Мы остаемся вдвоем с моим названым.

И тогда произошел последний достопамятный случай: мы сидели молча, и у моего названого было все то же выражение на лице — спокойной гордости за меня, и неожиданно для себя самого я спросил:

— Послушай, у тебя есть советчик?

Тут же я спохватился, что он не поймет, о чем я.
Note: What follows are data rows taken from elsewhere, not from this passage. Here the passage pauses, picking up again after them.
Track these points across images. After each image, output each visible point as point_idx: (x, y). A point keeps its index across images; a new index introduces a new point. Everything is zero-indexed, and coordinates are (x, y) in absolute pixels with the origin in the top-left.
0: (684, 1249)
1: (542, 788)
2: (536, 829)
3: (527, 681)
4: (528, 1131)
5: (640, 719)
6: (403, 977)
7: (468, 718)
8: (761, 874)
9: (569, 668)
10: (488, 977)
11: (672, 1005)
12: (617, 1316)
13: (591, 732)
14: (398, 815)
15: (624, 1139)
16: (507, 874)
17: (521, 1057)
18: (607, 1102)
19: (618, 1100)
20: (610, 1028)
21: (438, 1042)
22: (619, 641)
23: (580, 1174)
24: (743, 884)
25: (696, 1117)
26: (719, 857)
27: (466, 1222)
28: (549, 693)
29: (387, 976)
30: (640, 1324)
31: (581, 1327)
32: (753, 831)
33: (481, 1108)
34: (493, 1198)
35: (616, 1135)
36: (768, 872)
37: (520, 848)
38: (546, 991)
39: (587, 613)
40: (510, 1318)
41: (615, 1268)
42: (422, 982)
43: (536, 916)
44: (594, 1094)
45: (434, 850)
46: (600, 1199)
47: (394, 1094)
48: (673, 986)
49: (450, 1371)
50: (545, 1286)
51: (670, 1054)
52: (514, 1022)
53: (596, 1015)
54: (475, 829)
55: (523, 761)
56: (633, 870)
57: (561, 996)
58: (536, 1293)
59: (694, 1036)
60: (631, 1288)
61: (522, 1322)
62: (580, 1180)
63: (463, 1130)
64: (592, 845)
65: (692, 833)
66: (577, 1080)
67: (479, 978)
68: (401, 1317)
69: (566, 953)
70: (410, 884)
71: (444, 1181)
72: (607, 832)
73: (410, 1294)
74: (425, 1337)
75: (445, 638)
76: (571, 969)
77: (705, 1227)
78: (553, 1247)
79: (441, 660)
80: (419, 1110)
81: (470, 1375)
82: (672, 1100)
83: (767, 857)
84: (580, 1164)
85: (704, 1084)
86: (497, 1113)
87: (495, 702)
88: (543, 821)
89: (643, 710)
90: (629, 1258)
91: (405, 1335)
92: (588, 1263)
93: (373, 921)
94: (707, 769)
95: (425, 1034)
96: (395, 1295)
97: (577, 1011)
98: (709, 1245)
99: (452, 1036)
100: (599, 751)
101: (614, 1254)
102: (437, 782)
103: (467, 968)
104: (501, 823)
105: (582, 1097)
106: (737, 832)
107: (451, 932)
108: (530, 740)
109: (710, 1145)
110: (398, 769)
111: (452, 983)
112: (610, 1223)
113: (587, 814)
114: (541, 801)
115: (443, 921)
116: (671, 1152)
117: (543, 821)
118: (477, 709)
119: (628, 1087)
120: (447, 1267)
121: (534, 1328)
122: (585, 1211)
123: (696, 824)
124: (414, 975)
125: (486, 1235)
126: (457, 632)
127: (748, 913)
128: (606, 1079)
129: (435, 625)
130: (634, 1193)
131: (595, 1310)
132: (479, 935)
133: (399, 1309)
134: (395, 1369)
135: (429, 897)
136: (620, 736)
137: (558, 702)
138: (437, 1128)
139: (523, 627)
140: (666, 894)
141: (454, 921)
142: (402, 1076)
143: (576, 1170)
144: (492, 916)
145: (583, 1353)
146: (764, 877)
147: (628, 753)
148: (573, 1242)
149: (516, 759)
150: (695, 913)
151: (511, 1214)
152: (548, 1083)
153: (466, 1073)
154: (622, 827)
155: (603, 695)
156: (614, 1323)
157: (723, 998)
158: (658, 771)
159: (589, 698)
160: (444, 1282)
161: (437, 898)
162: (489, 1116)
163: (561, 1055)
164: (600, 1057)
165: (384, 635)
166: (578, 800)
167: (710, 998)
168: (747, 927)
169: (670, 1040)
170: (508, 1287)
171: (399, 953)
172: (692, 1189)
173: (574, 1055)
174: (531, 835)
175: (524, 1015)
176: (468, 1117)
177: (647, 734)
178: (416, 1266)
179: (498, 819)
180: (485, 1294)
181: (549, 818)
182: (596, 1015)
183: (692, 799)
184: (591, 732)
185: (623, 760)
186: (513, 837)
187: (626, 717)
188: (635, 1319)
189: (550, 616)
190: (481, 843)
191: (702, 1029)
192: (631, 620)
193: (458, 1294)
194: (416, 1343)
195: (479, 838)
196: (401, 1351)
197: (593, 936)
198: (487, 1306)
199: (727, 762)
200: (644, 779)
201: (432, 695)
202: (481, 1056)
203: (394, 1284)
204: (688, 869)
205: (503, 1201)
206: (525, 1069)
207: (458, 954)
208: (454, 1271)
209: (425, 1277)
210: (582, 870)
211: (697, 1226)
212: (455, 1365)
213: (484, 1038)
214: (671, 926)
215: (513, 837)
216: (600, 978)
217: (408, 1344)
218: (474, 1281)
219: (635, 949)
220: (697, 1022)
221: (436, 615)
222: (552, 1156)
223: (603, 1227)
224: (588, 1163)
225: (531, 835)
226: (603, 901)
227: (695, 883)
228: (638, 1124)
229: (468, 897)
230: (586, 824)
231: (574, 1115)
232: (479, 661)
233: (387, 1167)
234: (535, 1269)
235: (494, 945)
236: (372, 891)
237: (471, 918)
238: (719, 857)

Но он посмотрел на меня все тем же взглядом, в котором спокойной гордости ничуть не убавилось, и ответил, даже не промедлив:

— Виктория.

— Да? — взвился я. — Что ты хочешь сказать?

Да что он смыслит в Виктории? Но не мог же я ему признаться, что мне досадно, что еще кто-то взял Викторию в советчики.

Ну погоди! Она тебе надает советов. Ты еще не понял, кого в советчики взял. Думаешь, она тебя пожалеет? С восьмиметровки будешь прыгать! За слабых вступаться придется! Да мало ли что еще.

— Виктория, — повторил он. — Уже давно. С тех пор как я прыгнул с вышки, помнишь?

Возможно, у меня в глазах тоже начало вспыхивать и гаснуть, потому что я разглядел моего названого в новом свете. Так вот чьими советами ты пользуешься? Ну, держись! И я сказал себе: в конце концов человек выбирает советчика, какой ему нравится, — не запретишь же.